(Saved data entries)
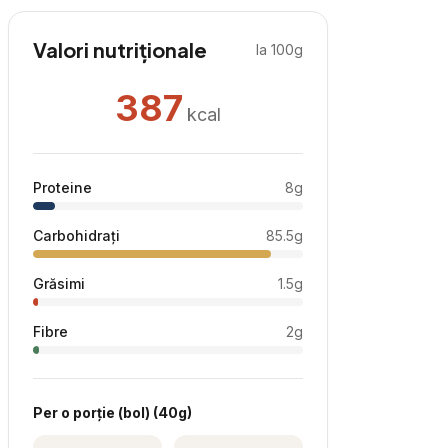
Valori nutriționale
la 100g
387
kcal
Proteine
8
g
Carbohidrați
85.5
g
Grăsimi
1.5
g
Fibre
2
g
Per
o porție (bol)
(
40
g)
--
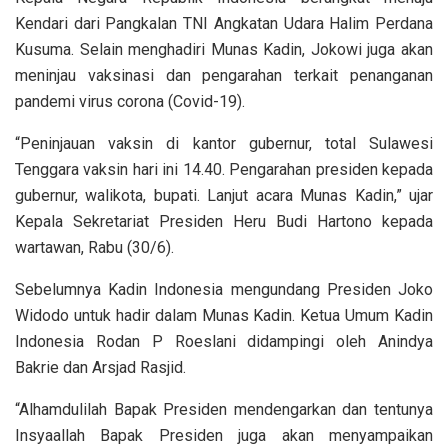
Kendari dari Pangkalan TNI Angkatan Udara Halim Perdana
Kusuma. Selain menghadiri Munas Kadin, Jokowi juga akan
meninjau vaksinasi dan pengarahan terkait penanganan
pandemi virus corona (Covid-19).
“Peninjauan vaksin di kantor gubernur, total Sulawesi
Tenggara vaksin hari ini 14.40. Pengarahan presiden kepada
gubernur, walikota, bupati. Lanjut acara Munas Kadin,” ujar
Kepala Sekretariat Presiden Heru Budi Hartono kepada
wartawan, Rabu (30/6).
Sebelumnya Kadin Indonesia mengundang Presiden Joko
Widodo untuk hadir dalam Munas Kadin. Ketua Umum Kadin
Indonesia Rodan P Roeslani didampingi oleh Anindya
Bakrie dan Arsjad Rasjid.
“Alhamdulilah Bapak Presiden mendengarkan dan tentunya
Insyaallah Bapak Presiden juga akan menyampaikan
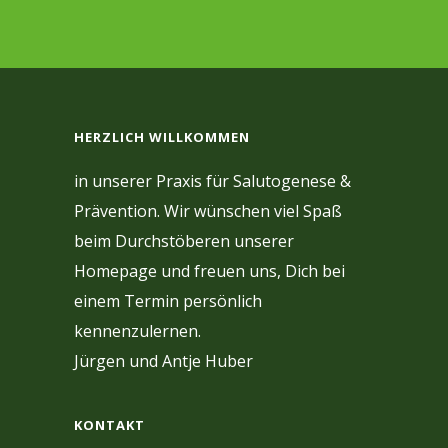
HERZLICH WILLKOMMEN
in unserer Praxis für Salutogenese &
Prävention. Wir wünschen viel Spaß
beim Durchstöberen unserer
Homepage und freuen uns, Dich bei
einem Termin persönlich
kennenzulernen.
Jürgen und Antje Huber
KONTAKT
---
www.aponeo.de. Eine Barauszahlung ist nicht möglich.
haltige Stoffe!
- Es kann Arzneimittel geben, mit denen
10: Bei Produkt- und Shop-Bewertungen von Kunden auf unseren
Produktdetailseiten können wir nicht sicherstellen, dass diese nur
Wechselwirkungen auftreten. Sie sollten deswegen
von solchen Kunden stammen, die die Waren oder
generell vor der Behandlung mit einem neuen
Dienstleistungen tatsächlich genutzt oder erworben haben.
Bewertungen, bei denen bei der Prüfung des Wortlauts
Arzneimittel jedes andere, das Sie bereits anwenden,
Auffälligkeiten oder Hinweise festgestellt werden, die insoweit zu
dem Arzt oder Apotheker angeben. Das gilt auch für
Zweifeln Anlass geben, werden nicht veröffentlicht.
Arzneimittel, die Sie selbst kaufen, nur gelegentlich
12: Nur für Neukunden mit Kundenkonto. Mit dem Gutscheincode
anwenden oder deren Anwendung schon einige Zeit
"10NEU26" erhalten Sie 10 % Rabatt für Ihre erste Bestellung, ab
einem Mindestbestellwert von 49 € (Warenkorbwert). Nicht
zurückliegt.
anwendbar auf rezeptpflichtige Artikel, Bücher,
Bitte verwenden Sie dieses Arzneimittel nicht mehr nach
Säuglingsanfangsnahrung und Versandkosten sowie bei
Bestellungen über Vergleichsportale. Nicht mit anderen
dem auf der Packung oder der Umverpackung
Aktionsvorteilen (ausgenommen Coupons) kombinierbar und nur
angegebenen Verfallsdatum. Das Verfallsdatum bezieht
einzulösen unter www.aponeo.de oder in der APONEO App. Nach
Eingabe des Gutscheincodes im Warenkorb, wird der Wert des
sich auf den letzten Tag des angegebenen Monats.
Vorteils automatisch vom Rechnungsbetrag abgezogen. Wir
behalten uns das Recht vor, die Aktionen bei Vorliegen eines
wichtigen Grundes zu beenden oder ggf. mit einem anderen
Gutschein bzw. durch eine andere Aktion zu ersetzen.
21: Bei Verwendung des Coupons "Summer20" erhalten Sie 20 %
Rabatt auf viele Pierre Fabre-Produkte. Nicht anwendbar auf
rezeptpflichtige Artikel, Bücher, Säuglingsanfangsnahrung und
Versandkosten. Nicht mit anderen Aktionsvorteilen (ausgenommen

• [Instructions for the task] In the entries above, find each line with "akan" and list it.

• [Result for this task]
Kusuma. Selain menghadiri Munas Kadin, Jokowi juga akan
Insyaallah Bapak Presiden juga akan menyampaikan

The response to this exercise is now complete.